Because of the wide span of ages from 24 to nine, not one of us is experiencing the same stage of life.
There’s the innocence and yet simultaneous hyperactivity of a nine-year-old combined with a struggling sense of self and the longing to belong of a 17-year-old. I constantly need to look back, to recall what it was like when boys were nothing more than “cooties” except in the privacy of your own room and then when Friday night and driving off alone under the city lights was the biggest freedom in the world.
And then there’s the young, but career-oriented and exciting life of a 24-year-old woman, the one my older sister has carved out for herself.
So though I can’t look beyond to the days ahead which promise more rocky phases and a new set of challenges, I envision what’s it’s like to go home to someone every night while planning every week around another’s schedule. That has to be an adjustment!
If I’m with the youngest of the clan, it means brats and Disney movies and letting out the silly that I’ve been holding in while focusing on writing and responsibility. Or even swimming back and forth on a kickboard in my grandparents’ pool counting 71 laps to the Five Dollar Footling song is some good entertainment. (Yes, we actually did that a few weeks ago.)
If I’m with my high school sis, it’s all about the boys, the clothes, the parties and head-bopping to rap music. With an older sister, it’s talking about the future, serious relationships and learning from past experiences. It’s bouncing ideas off of one another and being black-and-white honest with advice.
Customizing your thought process and even your mood is often a crucial part of switching from sibling to sibling.
Let me tell you it’s far from easy, especially when your typical thought process is almost night and day compared to the others, a young woman just out of college without a job in a new town.
But the hardest part is when we all hang out together, a clashing and confusing melding, if you will, of all these personalities literally rolled into one.

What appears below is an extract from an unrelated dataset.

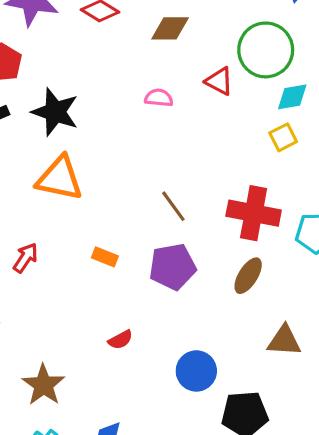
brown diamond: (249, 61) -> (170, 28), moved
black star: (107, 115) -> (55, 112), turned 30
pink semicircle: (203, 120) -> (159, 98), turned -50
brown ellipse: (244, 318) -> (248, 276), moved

Well, at least when someone suggested we take pictures laying in the grass before dinner a few weeks ago, which turned into somewhat of a wrestling situation. It started as formal posing, maybe just cute Christmas card material, but resulted in joking and organized, pyramid-style silliness. What an opportunity for my dad to grab some candid shots.
These are the memories that will live in your heart forever, this one marking the first time the whole family spent an evening at my sister and brother-in-law’s new house…..I swear that wrestling picture will make it into the Christmas card if I have anything to say about it!
So what does it mean to be a sister? It’s everything all in one. It’s understanding; it’s willingness to let someone else have the spotlight; it’s patience and self-analysis; it’s constantly reaching for that unconditional love.
Kristin Larmore is a Journalism graduate. She recently rejoined the sister clan after college, now living with her two younger sisters Brittany and Hayleigh, her older, married sister Allyson a mile or so down the road. She hopes to always live close to them, though living apart is something she expects with change. She enjoys going to the gym with Brittany, playing Mario Kart Wii with Hayleigh and indulging in wine tastings and sushi with Allyson.